In 1950 Alan Turing described what became later known as the Turing Test. The Turing Test, which is a test of one aspect of Artificial Intelligence, involved a person sitting in front of a terminal exchanging in a typed conversation with another party. If the person could not determine if the other party was a person or a bit of software, then that software would have passed the Turing Test.
Of course almost everyone one the web has by now participated in a Reverse Turing Test where a computer tries to distinguish between a human and a computer (the T in CAPTCHA stands for Turing). But AI researchers over the years have failed to create software that can pass the standard Turning Test.

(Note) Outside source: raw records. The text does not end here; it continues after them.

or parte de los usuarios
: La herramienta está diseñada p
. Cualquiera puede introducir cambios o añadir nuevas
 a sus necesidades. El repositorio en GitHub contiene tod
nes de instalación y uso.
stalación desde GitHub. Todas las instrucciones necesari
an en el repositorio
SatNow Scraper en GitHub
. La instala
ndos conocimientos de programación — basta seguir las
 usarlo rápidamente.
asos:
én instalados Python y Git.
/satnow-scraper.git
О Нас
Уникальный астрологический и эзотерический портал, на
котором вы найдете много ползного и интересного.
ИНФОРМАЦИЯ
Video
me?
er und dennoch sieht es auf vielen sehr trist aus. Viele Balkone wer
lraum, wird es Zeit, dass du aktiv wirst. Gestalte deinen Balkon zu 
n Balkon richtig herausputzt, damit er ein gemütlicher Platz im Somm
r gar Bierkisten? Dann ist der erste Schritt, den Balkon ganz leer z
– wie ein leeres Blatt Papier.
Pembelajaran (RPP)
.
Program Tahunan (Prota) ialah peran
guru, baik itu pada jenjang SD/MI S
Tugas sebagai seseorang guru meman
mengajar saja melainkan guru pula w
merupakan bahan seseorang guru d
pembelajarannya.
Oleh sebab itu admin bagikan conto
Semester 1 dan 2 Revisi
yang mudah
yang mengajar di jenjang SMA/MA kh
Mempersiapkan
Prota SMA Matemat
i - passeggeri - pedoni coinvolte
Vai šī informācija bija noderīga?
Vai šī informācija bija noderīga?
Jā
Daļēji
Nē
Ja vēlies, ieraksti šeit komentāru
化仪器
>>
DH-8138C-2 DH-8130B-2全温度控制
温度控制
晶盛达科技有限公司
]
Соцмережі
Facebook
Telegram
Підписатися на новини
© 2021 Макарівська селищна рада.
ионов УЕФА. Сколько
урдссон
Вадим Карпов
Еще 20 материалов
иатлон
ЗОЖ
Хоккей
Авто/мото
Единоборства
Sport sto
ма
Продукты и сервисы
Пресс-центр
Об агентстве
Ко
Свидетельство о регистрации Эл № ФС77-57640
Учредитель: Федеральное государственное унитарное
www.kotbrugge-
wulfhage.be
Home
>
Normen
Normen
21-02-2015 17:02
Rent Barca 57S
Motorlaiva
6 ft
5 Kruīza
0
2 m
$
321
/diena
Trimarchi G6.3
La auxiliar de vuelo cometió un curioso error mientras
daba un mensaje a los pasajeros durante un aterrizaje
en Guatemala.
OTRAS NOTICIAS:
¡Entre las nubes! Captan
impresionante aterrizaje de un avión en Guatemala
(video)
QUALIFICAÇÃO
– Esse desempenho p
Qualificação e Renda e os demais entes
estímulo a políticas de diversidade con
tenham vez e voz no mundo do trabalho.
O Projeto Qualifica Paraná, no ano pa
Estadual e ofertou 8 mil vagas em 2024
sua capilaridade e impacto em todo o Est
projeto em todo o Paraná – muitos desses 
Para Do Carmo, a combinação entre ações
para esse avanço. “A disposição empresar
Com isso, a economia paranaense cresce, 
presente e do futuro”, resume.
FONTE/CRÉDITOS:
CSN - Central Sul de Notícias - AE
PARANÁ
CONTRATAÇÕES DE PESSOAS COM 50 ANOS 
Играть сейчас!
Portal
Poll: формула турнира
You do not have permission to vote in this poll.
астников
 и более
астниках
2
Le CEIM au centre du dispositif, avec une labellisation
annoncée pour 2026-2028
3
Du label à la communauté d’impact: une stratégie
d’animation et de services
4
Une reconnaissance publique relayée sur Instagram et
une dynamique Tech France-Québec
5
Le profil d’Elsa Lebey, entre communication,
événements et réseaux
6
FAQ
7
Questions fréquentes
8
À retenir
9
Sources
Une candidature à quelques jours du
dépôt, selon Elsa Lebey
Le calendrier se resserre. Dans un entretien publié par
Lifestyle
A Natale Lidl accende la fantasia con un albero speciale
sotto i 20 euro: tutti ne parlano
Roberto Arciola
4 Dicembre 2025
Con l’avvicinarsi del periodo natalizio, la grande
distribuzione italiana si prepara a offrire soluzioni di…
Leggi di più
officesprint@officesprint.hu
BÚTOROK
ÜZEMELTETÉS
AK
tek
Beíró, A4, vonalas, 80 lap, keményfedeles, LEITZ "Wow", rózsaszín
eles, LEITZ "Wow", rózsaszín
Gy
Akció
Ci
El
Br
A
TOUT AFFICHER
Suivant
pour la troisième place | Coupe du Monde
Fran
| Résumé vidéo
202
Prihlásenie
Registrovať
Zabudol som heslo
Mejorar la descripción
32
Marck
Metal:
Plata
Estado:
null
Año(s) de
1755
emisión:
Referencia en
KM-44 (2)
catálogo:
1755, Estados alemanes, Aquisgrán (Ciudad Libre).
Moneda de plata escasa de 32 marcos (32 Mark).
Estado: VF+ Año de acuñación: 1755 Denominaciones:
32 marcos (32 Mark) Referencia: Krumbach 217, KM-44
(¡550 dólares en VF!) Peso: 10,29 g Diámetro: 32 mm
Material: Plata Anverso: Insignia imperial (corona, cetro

Who knew that the whole approach has been wrong? Instead of grad students and professors toiling away in major research institutions, the problem might instead be solved by Russian hackers looking to rip people off? If this doesn’t describe a piece of software that passes the Turing test, it’s closer than anything else I have heard of so far. Graft is apparent for more effective than research grants.
There are three things makes this really interesting. First, the environment (chat rooms) exactly matches the Teletype mechanism Turing first proposed. Second, the “test subjects” don’t actually know they are participating in a test. Ironically the software developers don’t either. Third, it’s illegal. So if the developers have actually cracked the Turning Test, they will never receive any recognition for it.